_TEXT SECTION_.
We now use a Monte-Carlo drop-out neural network to try to assess the uncertainty.

In [None]:
class MCDropoutModel(nn.Module):

    def __init__(self, p):
        """
        Initialize a Monte-Carlo drop-out neural network

        p: float
            Drop-out probability
        """
        super().__init__()
        self.layer = nn.Sequential(
            nn.Linear(1, 10),
            nn.ReLU(),
            nn.Dropout(p), # Set activations to 0 with probability p
            nn.Linear(10, 10),
            nn.ReLU(),
            nn.Dropout(p), # Set activations to 0 with probability p
            nn.Linear(10, 10),
            nn.ReLU(),
            nn.Dropout(p), # Set activations to 0 with probability p
            nn.Linear(10, 1),
        )

    def forward(self, x_train):
        x = self.layer(x_train)
        return x

In [None]:
def generate_and_train_dropout_model( p=0.1, epochs=100, plot_loss=True ):
    """
    Train an MC drop-out neural network, optionally plot the loss during training
    (to check convergence), and return the corresponding neural network object
    """
    model = MCDropoutModel(p)

    optimizer = optim.Adam(model.parameters(), lr=2e-2)

    loss_list = []
    for epoch in tqdm.tqdm(range(epochs)):
        output = model(normed_train_x)
        loss = nn.MSELoss()(normed_train_y, output)
        loss_list.append( float(loss) )
        optimizer.zero_grad()
        loss.backward()
        optimizer.step()

    if plot_loss:
        plt.plot( loss_list )
        plt.xlabel( 'Epoch' )
        plt.ylabel( 'Training loss' )

_GOAL OF THE EXERCISE_.
From the notebook excerpt on Monte-Carlo drop-out, copy verbatim the part that begins with the words containing "loss = nn.MSELoss()(normed_train_y, output)" and ends with "optimizer.step()". The material that follows comes from a different source than the notebook excerpt.

_SUPPLIED INFORMATION_.
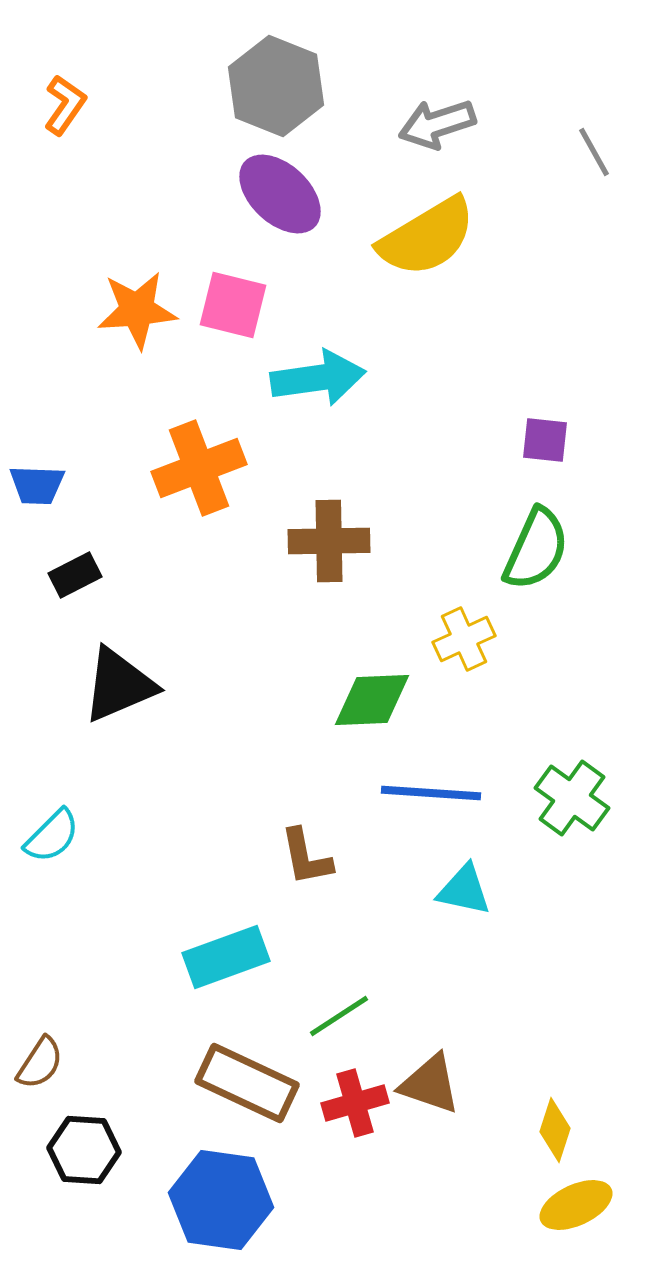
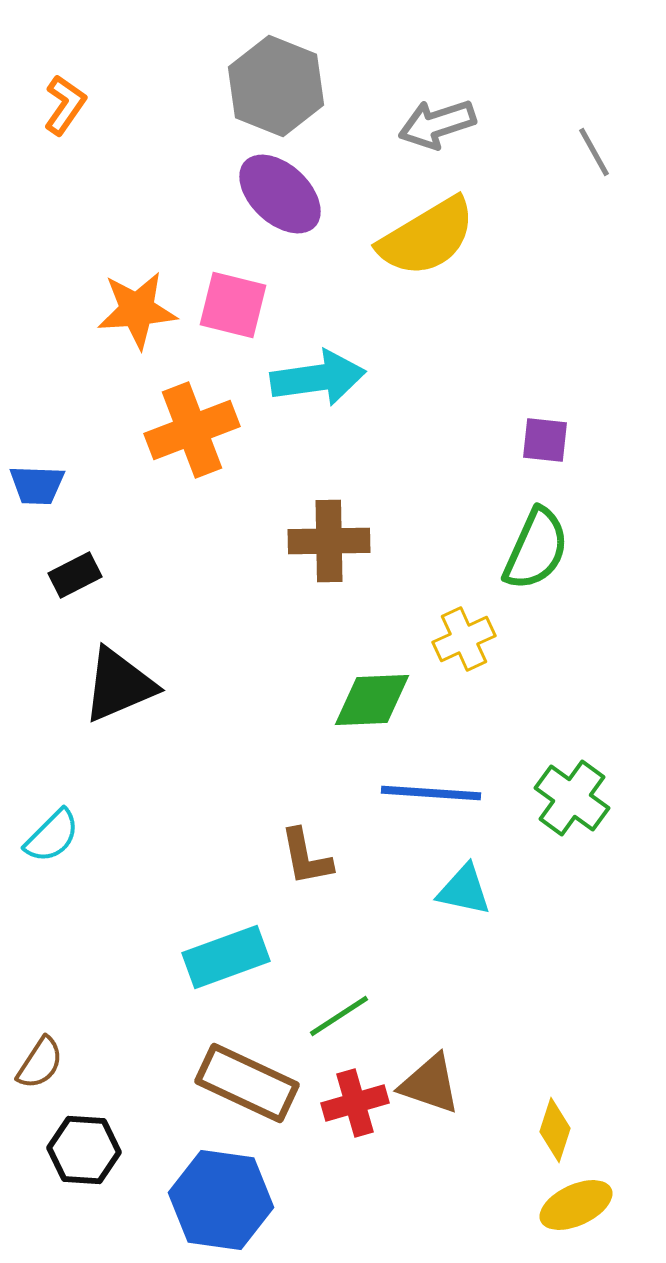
orange cross: moved 7 px left, 38 px up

_WRITTEN SOLUTION_.
loss = nn.MSELoss()(normed_train_y, output)
        loss_list.append( float(loss) )
        optimizer.zero_grad()
        loss.backward()
        optimizer.step()